* [Material provided]
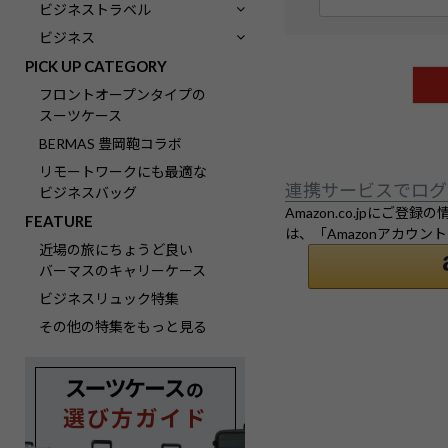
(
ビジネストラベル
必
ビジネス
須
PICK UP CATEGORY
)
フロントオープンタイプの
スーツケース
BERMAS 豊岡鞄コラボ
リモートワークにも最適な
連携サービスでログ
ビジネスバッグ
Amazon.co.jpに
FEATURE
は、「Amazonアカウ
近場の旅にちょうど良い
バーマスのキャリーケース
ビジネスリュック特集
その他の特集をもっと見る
==
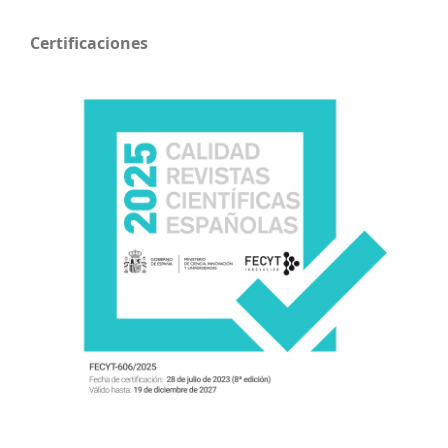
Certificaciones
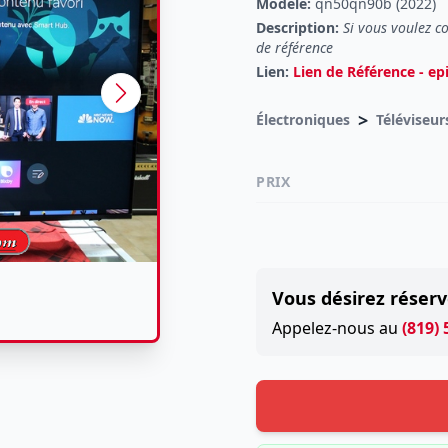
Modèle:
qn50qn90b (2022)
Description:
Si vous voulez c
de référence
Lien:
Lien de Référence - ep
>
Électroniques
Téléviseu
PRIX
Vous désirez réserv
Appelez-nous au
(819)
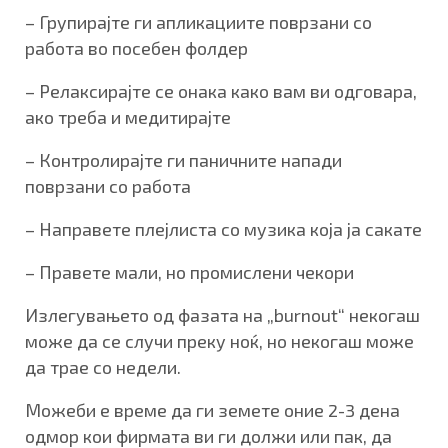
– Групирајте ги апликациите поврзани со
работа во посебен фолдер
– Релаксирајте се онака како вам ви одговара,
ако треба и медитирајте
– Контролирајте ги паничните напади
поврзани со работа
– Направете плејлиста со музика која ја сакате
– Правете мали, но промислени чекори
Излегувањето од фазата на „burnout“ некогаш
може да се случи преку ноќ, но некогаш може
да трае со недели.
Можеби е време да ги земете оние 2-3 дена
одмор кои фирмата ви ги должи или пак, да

* [Assignment] Pull out each line of the entries that contains "некогаш".

* [Exercise answer]
Излегувањето од фазата на „burnout“ некогаш
може да се случи преку ноќ, но некогаш може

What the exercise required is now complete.